Lesley Hilling
Lesley Hilling is an established artist living and working in Brixton, south London. She was originally trained and worked as a graphic designer, with her practice gradually evolving to visual arts.
Working predominantly with found and recycled materials, often not just wood, but pieces of glass, camera lenses, vintage photographs, Hilling carefully selects, paints and assembles numerous pieces into large complex compositions. Old furniture and pianos come alive again in intricate constructions, and her delicate craftsmanship only stresses more the longing for the world lost.
Hilling’s acutely detailed wooden sculptures serve as archives to the endless memories the objects, they were once parts of, contain. Nostalgia and the feeling of longing for the times past are the driving forces behind Lesley’s art practice.
‘I like seeing the work grow organically, ultimately my work is intuitive. There is a sadness in my work, a sense of loss for a time past; certain objects resonate with me, like old photographs, cigarette cards and old clock workings - they are the things I played with as a child.’

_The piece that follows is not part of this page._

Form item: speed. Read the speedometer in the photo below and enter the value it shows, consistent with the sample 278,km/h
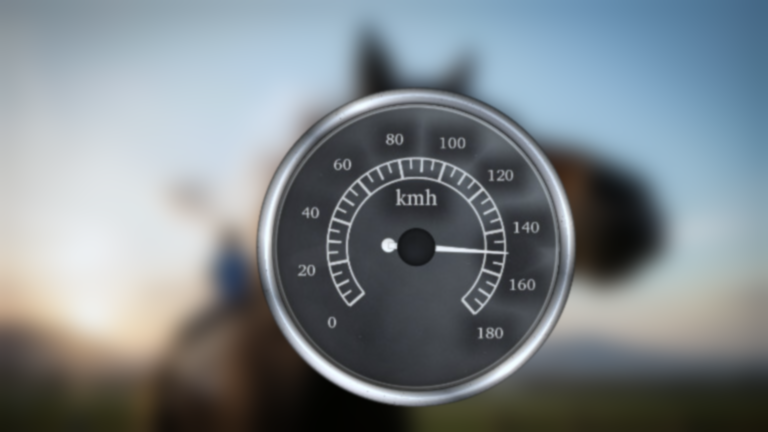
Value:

With her more recent works, which are bolder in colour and more rigid in structure, Hilling pays homage to her past as a graphic designer and takes a move towards abstraction. Focusing on the grid, that is at the core of each of her works, she speaks of modern day capitalist society as a system that keeps societies in place, economically and socially.
‘When I start a piece of work I often begin by building a grid-like structure that eventually will hold the construction together. The end piece will be wild and obsessive and bear no relation to the grid – but its there all the same! The grid gives me something to work with, a starting point and reference. It’s like the steady beat of the music while the tunes weave around it.’
Hilling exhibited widely in the UK and abroad in private and public galleries. She received several prized through the years including the Aesthetica Art Prize show in 2017 and 2015.